- **What is expected**
Scan the entries below for the string "toaster" and copy every line where it turns up.

..........

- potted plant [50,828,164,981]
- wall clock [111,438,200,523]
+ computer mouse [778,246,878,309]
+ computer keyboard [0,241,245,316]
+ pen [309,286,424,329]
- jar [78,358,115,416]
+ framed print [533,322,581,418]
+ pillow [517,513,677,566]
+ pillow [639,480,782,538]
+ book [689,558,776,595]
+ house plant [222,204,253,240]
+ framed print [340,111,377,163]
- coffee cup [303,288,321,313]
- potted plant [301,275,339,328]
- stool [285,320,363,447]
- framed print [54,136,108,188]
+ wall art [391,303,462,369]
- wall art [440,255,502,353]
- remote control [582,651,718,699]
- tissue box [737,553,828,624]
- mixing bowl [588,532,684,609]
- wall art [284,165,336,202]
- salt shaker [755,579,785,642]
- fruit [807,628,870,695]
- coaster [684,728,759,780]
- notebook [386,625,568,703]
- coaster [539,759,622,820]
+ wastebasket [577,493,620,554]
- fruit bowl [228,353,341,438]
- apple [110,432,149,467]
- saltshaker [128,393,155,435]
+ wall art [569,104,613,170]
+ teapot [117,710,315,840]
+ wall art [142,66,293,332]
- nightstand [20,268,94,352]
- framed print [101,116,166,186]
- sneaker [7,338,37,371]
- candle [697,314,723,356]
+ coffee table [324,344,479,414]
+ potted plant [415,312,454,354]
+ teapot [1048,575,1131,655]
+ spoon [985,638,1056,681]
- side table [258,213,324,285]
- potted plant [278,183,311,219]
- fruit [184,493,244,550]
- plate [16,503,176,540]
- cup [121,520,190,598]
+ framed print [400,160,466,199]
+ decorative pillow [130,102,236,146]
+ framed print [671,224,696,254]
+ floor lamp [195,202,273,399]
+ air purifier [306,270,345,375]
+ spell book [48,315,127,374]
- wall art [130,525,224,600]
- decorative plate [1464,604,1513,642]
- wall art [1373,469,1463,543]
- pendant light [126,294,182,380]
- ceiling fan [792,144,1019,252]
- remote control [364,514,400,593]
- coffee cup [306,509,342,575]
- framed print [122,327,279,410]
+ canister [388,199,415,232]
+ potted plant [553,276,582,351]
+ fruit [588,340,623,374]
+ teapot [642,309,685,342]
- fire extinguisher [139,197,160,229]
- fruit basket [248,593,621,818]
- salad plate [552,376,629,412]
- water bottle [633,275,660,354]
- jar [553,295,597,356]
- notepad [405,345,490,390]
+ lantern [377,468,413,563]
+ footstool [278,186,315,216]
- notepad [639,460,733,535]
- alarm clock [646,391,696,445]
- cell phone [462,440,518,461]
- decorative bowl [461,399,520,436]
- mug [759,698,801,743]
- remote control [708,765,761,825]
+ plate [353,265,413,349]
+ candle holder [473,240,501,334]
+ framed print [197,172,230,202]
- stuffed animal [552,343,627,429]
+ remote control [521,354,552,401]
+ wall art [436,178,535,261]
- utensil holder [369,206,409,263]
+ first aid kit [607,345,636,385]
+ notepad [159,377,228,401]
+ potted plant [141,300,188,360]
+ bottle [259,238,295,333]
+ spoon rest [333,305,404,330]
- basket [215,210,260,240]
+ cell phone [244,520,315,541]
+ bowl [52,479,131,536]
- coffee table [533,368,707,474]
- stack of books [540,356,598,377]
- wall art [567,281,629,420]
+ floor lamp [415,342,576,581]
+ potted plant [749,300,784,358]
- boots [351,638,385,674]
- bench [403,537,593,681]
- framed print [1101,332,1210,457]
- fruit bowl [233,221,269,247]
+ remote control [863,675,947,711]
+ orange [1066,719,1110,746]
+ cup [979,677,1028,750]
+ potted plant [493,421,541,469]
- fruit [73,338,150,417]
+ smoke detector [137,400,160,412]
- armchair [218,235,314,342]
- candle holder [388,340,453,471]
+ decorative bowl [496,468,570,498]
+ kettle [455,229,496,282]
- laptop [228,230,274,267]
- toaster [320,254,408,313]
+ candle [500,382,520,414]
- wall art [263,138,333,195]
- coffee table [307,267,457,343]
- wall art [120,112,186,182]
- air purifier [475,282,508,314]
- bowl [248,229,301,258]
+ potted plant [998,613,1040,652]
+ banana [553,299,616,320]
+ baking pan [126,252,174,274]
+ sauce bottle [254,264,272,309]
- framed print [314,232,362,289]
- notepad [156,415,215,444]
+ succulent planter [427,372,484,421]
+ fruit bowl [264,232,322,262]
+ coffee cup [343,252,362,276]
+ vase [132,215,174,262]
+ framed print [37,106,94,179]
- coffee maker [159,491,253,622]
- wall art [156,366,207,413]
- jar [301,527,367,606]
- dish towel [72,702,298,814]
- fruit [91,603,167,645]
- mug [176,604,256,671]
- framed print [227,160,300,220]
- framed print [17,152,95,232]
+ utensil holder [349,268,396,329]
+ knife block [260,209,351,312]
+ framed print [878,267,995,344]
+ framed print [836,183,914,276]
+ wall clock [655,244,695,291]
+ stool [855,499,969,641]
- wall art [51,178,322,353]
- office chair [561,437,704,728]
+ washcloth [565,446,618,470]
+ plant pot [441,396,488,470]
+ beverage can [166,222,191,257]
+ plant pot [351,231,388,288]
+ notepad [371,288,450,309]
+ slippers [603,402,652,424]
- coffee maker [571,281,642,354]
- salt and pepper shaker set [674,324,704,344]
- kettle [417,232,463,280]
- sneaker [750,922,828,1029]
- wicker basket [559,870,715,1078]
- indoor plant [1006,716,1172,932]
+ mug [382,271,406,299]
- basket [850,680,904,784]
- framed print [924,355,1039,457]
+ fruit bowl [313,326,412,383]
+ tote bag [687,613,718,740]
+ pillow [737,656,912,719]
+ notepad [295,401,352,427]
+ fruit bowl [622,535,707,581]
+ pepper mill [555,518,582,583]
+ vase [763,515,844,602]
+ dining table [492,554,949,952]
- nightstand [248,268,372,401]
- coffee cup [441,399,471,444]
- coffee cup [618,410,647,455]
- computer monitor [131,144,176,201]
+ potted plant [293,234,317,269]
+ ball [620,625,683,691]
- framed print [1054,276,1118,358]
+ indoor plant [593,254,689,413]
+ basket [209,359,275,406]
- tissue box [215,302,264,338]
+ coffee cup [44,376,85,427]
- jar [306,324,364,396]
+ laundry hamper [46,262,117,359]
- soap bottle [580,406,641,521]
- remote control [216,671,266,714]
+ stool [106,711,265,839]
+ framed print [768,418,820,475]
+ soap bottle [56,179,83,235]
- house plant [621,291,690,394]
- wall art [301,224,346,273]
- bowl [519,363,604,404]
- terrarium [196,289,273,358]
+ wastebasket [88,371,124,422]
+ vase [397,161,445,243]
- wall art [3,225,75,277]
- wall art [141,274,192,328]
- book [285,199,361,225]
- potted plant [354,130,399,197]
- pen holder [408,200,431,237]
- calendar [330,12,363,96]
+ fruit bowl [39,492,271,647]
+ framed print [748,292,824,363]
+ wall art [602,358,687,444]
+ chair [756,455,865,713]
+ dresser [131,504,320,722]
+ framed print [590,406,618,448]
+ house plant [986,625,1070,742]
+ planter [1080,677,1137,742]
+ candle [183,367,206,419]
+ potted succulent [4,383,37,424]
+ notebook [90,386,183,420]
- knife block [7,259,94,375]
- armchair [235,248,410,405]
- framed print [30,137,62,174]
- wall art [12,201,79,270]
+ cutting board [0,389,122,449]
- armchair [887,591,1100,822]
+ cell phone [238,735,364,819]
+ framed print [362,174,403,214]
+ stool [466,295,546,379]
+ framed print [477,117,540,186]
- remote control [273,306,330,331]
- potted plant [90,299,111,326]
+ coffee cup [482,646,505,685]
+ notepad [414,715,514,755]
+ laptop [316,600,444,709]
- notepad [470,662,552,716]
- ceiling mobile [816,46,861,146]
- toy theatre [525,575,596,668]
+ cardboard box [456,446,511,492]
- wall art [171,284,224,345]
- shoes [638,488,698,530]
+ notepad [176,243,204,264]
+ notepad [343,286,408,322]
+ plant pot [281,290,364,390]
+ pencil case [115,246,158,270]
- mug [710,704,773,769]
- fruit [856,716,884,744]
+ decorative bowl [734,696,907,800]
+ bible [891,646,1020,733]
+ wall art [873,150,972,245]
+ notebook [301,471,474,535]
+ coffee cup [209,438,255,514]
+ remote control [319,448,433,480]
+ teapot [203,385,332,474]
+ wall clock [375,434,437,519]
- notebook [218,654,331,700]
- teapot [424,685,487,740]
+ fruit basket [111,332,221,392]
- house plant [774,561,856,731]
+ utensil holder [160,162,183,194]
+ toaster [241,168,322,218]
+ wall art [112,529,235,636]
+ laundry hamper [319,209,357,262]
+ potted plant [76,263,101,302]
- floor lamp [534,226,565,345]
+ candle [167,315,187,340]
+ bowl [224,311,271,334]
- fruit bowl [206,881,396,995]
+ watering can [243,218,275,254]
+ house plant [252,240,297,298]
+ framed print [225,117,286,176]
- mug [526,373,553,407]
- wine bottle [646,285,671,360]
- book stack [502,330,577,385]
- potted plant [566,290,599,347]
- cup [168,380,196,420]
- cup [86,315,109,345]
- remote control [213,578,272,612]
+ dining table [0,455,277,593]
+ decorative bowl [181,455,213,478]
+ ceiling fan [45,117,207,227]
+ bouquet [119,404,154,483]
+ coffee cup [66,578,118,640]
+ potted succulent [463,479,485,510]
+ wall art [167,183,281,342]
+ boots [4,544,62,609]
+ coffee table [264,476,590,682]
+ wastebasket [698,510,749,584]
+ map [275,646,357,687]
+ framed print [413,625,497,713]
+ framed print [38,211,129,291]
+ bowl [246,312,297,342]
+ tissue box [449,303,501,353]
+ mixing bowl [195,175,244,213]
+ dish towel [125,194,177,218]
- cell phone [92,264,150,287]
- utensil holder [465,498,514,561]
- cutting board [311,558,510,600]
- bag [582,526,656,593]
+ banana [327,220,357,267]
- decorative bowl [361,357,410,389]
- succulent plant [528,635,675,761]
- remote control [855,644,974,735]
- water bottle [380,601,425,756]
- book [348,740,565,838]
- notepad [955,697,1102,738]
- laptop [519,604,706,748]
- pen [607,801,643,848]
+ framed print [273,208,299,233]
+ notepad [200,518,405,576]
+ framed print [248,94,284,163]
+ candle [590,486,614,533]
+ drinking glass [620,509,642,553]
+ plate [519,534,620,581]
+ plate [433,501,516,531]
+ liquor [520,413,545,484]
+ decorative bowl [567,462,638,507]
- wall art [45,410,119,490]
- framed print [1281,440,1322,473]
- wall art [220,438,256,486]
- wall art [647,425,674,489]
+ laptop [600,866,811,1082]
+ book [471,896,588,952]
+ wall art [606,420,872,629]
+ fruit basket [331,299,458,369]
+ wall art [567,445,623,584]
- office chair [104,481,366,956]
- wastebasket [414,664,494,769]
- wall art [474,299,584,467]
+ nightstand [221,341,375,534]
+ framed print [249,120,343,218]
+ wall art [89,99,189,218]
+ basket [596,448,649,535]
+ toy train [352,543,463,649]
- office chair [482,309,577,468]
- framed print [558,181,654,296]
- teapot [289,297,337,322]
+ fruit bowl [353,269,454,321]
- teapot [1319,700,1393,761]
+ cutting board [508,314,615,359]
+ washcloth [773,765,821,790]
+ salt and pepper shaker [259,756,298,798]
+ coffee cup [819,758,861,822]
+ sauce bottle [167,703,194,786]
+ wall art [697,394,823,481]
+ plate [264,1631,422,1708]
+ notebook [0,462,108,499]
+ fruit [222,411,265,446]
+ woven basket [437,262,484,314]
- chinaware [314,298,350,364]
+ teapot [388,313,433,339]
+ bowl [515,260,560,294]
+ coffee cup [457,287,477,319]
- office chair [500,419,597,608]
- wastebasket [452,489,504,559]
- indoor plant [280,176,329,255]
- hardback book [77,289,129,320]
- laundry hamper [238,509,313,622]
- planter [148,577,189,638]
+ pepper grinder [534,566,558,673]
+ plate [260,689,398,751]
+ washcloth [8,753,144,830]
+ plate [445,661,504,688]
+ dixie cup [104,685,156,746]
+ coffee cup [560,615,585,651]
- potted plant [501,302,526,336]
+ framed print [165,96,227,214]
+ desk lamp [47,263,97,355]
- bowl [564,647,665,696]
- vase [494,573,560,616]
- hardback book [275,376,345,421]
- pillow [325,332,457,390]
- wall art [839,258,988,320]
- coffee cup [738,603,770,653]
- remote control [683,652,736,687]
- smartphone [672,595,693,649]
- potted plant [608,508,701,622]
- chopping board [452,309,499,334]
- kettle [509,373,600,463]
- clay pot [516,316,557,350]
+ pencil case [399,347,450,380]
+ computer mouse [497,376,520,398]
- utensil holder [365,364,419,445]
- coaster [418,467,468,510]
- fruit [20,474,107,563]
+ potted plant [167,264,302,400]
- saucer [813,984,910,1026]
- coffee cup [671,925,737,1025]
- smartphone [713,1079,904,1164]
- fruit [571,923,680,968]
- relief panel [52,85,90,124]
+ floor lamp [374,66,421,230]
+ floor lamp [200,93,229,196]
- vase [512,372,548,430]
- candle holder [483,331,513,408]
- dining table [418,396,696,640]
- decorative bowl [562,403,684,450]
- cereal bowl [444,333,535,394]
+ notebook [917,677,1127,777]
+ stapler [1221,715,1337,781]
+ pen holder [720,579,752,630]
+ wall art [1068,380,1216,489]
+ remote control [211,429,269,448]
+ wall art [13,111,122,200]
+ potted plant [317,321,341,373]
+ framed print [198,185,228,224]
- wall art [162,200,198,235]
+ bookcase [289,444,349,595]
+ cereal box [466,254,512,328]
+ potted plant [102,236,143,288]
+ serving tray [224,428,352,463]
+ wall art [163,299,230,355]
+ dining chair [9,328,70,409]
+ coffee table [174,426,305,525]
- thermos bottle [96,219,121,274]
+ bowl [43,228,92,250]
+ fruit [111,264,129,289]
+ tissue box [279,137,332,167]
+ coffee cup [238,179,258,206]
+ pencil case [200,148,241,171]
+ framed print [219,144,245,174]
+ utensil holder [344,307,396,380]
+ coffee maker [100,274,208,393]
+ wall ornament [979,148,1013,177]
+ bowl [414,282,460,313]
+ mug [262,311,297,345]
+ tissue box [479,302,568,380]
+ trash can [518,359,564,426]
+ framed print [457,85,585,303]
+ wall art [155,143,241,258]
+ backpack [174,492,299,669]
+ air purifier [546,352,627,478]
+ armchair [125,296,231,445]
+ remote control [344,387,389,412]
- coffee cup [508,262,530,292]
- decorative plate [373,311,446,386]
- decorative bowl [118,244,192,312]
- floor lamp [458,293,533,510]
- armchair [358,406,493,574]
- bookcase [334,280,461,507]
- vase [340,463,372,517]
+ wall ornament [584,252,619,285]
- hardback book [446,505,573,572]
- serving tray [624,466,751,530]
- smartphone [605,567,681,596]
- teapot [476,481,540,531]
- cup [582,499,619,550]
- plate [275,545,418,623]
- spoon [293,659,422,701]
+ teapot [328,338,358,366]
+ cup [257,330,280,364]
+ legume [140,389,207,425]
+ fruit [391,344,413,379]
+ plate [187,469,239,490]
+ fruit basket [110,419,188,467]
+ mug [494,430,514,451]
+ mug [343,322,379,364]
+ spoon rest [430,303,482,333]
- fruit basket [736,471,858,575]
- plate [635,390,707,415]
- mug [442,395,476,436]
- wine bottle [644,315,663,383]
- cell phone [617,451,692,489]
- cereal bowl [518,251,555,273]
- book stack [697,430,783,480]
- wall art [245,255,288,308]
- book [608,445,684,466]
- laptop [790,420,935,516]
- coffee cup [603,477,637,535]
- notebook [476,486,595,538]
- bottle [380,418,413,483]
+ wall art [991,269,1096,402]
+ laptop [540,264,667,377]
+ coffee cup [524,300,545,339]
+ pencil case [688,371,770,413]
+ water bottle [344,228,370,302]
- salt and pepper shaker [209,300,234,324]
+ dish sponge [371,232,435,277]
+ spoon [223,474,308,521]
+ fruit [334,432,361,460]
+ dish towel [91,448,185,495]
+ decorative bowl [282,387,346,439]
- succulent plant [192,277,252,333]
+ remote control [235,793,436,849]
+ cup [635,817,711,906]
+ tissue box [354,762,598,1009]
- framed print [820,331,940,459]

..........

- **Solution to this exercise**
- toaster [320,254,408,313]
+ toaster [241,168,322,218]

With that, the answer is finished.